From the Worldwide Faith News archives

Clinton Looks to Churches to Support

Date 11 Mar 1997 10:37:30

              Clinton Looks to Churches to Support  
                      Welfare Reform Program 
                          by Tracy Early 
                 Ecumenical News International   
NEW YORK--President Bill Clinton is looking to the country's churches to 
support his program of moving people off welfare and into jobs. 
     Clinton chose the significant setting of Riverside Church, New York, 
to make his appeal Feb.  18 to the churches.

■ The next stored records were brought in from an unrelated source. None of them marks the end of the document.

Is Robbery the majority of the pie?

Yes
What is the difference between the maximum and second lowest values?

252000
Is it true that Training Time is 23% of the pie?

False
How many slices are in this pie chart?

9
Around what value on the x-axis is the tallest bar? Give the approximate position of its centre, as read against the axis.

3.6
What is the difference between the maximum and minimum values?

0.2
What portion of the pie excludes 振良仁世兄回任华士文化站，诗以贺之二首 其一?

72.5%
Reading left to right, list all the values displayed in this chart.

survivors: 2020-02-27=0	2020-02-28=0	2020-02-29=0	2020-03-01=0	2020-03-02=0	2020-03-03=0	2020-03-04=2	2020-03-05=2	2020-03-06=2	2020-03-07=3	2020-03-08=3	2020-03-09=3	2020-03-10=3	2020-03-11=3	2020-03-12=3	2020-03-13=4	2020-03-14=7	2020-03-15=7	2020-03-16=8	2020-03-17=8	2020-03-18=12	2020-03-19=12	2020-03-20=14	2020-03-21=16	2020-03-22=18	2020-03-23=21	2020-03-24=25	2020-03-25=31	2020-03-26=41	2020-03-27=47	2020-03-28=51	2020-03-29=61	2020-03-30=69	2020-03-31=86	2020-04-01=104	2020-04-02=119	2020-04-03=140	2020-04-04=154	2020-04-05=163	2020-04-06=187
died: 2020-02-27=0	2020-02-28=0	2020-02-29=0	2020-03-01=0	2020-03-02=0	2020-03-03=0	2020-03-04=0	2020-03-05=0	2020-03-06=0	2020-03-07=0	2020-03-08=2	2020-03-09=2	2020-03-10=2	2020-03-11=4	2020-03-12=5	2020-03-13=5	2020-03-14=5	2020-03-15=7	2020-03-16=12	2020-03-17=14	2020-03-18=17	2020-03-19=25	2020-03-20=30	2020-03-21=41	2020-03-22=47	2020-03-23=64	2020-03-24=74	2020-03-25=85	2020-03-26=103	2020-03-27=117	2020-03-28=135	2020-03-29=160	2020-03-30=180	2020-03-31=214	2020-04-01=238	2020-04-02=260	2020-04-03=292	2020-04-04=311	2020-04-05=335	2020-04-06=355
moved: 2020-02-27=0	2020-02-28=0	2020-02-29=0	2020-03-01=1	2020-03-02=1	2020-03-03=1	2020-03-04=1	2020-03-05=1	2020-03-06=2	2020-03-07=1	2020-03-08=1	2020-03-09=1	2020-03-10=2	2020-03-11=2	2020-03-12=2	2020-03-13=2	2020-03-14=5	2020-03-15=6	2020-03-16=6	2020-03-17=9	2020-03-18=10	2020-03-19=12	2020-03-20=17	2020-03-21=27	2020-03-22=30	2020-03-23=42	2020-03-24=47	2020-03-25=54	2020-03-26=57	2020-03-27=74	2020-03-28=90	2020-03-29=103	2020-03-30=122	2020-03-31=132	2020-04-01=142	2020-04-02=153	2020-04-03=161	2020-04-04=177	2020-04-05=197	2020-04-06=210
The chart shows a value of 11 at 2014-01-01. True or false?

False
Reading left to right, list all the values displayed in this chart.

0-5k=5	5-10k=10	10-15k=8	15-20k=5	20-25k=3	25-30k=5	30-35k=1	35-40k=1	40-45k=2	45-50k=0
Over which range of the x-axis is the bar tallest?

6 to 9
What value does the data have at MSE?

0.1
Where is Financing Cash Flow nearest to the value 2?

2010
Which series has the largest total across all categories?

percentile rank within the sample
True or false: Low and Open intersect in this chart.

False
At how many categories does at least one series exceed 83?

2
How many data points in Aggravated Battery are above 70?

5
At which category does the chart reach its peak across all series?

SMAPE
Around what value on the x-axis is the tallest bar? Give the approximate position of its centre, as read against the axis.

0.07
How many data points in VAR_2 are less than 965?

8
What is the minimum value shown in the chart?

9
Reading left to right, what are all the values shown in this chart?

Riverside, a large 
interdenominational congregation, has long been a leader in liberal causes 
in the United States. 
     Clinton, who has promoted himself as a new-style, more centrist 
Democrat, was widely criticized last year by his liberal supporters in the 
churches and elsewhere for signing a bill passed by the 
Republican-controlled Congress and designed to end many traditional 
guarantees of government assistance.  
     He has acknowledged that more jobs must be found for those forced off 
welfare and has called on churches, other nonprofit organizations and 
businesses to help provide the jobs. 
     At Riverside, Clinton suggested that if even half the larger churches 
would employ one person on welfare, that would do a lot to make his reform 
program work.  
     Clinton apparently decided to spotlight Riverside when he learned from 
its pastor, the  James A. Forbes Jr., that it was itself hiring a number of 
former welfare recipients and launching a new "partnership of hope" program 
to help others obtain jobs.  The church was  ready to enter into 
partnership with Clinton to achieve "emancipation from  poverty," Forbes 
     Clinton was joined at Riverside by a number of panelists chosen to 
speak about the welfare situation from different perspectives.  
          Paul H. Sherry, president of the United Church of Christ and one 
of the panelists, told Clinton the churches were "eager to enter into 
partnership."  But he also called for greater efforts to tell the nation 
how serious the  problems of poverty were and to secure a national 
commitment to "the well-being of families and children."  
          Clinton defended his action in signing last year's welfare bill 
after one man charged it would destroy a "safety net" needed by many people 
but acknowledged, however, a need for a  change to restore benefits the 
bill denied to legal immigrants. Clinton also said he opposed rules that 
would make people on welfare attending college withdraw to take jobs.  
          By coincidence, the executive board of the National Council of 
Churches (NCC) was meeting at the nearby Interchurch Center at the time 
Clinton was at Riverside Church and accepted an  invitation to send a 
delegation to join some 200 people invited to the  presidential appearance. 
Craig B. Anderson, an Episcopal bishop, the president-elect of the NCC, 
told ENI  that the event had been "helpful" and that he had found the 
president "open."  
          But he warned: "The church can do a limited amount, but it cannot 
carry the weight of what's being asked for."